=== Begin Enclosure ===
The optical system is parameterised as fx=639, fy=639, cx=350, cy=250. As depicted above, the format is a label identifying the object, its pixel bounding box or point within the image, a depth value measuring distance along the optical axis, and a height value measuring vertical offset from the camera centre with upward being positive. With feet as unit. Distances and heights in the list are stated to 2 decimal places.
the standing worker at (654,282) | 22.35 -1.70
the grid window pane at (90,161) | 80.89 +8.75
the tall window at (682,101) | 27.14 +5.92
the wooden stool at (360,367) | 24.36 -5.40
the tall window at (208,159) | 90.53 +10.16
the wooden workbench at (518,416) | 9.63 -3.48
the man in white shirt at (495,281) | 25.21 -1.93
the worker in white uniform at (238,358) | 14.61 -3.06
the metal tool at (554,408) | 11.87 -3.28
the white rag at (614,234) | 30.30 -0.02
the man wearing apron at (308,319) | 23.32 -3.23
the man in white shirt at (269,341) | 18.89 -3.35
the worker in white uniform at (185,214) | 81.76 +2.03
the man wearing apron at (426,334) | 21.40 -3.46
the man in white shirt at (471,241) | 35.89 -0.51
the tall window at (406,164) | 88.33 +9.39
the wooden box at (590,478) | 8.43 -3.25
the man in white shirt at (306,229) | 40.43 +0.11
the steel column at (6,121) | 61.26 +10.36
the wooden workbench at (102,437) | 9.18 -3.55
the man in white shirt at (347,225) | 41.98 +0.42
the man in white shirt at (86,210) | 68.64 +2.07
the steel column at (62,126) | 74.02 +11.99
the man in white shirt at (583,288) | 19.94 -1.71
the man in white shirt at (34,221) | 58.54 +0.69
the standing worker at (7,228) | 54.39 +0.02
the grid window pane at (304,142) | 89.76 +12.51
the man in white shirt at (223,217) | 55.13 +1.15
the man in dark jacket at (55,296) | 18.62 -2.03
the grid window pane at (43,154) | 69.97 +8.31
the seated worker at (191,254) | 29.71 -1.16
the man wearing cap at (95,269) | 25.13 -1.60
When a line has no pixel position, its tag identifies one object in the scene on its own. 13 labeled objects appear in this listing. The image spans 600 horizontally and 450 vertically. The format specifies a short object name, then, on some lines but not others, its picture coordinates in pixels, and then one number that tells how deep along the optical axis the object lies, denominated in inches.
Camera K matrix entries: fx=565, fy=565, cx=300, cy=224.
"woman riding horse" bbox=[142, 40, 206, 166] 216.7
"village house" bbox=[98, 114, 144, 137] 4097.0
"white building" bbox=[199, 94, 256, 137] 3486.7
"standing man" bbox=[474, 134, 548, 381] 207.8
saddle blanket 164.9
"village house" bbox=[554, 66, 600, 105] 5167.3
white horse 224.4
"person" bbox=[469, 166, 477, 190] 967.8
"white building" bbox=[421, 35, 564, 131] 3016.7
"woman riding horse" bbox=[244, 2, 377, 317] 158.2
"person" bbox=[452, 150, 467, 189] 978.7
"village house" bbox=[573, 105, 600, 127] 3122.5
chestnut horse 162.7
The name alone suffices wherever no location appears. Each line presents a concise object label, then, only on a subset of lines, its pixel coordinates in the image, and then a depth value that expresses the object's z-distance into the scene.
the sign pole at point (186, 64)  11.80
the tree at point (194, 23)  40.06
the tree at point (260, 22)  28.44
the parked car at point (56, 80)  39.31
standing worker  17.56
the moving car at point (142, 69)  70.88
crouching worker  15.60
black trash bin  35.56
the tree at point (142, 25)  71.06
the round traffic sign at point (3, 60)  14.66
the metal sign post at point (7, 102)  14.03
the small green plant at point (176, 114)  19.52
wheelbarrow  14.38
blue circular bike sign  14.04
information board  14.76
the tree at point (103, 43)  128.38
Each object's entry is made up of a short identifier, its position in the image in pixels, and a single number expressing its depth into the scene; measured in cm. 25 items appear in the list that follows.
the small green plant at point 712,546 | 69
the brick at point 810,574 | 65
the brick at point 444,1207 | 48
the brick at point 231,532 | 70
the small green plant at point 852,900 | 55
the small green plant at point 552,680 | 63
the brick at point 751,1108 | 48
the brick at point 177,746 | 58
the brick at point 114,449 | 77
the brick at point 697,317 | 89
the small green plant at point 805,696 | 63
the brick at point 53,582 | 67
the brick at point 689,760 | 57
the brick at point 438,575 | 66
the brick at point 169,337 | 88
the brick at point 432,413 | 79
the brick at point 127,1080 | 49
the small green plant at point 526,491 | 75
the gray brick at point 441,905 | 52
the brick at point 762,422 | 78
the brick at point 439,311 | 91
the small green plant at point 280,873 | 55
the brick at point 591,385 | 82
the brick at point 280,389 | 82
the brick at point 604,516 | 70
=== End Enclosure ===
(Brief):
Whenever the string "Each" turns up in a line above, copy that line out.

(Result):
The name alone suffices wherever no location appears. Each line presents a concise object label, then, only on a subset of lines, its pixel coordinates in the image, and then a depth value that expresses the object's z-distance into the scene.
Each object's entry is made up of a short identifier, its position in the image in pixels, and a single number expressing its depth into the scene; measured in cm. 25 items appear in the list that follows.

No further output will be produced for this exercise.